With Southwest, Bags–and Gags–Fly Free

October 6th, 2010 by admin Leave a reply »

Today I enjoyed the services of one of my “hero companies”:  Southwest Airlines.  Hero companies are those that do virtually everything well:  great products, great service, great people, great marketing.  There aren’t many companies on the list; Apple and Starbucks are definitely on it, and so is Southwest.

Southwest is one of the most underrated businesses of all time in my opinion.  For them to be the most (and often the only) profitable airline year after year after year is nothing short of amazing, particularly when you consider that they do it despite charging extremely low fares.  I also love the fact that they’ve further separated themselves by refusing to charge for bags while their competitors nickle and dime their customers–and their brand equity–to death.

But what might best differentiate Southwest from the competition is not only the way they motivate their employees, but the way the leverage their employees’ morale to enhance the customer experience.

I shot the above photos today with my Blackberry in the jetway  of my plane as I was boarding a flight from Chicago to Denver.  The life-size photos of Southwest employees smiling and waving at you made for a very warm and surprising welcome.  And what was particularly impressive was how genuine the smile was on each and every person.  I found myself thinking, “Man, these people really love working for this company.”  And then I found myself smiling too, which is not something I’m used to doing when I board an airplane.

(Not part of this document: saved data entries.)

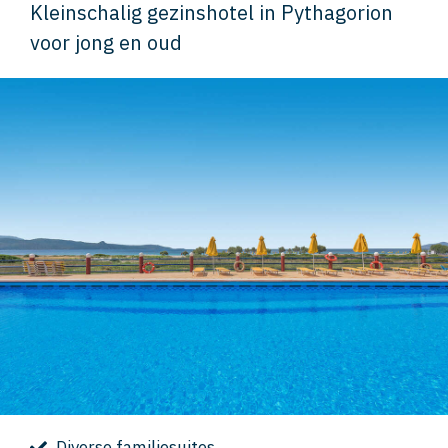
Kleinschalig gezinshotel in Pythagorion
voor jong en oud
Diverse familiesuites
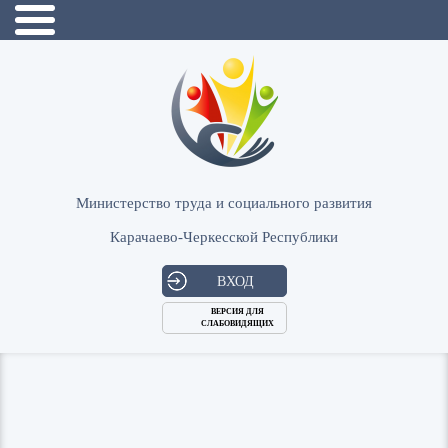
Министерство труда и социального развития
Карачаево-Черкесской Республики
ВХОД
ВЕРСИЯ ДЛЯ
СЛАБОВИДЯЩИХ
Логин
или
Пароль
E-
ВОЙТИ
Mail
Запомнить меня?
Забыли пароль?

And it didn’t stop there.  From takeoff to landing, the flight attendants and the flight crew were engaging and smart…and very funny.  After reciting the mandatory instructions about how to use the flotation device in the event of a “water landing” (my all-time favorite euphemism, BTW), the flight attendant added, “So you can just paddle around until the Coast Guard arrives.”  He then took us through the oxygen mask drill, telling us that if you’re traveling with a child, you should put your mask on first before putting the mask on the child.  He then added, “And if you’re traveling with two children–(dramatic pause)–pick whichever one you think has the most potential.”

Both jokes were delivered with impeccable timing.  And both were non-politically correct, which fits perfectly with the image of a company whose brilliant former CEO Herb Kelleher was known for chain-smoking, swigging Wild Turkey, and publicly arm-wrestling his fellow CEOs.  This is a company with an attitude–and a very infectious one at that!

A big part of making customers loyal to your brand is getting them to think of the brand in personal terms, to feel like they know and like the people behind the brand, and to believe that those people care sincerely about their happiness.  That can be hard to pull off when you’re a manufacturer, but when you’re in the service business, you have hundreds, thousands, or even tens of thousands of opportunities each day to have your employees build your brand equity with every customer encounter.

Unfortunately, very few service companies get that, but Southwest Airlines certainly does.  And that’s why their brand equity continues to fly as high as their shareholders equity.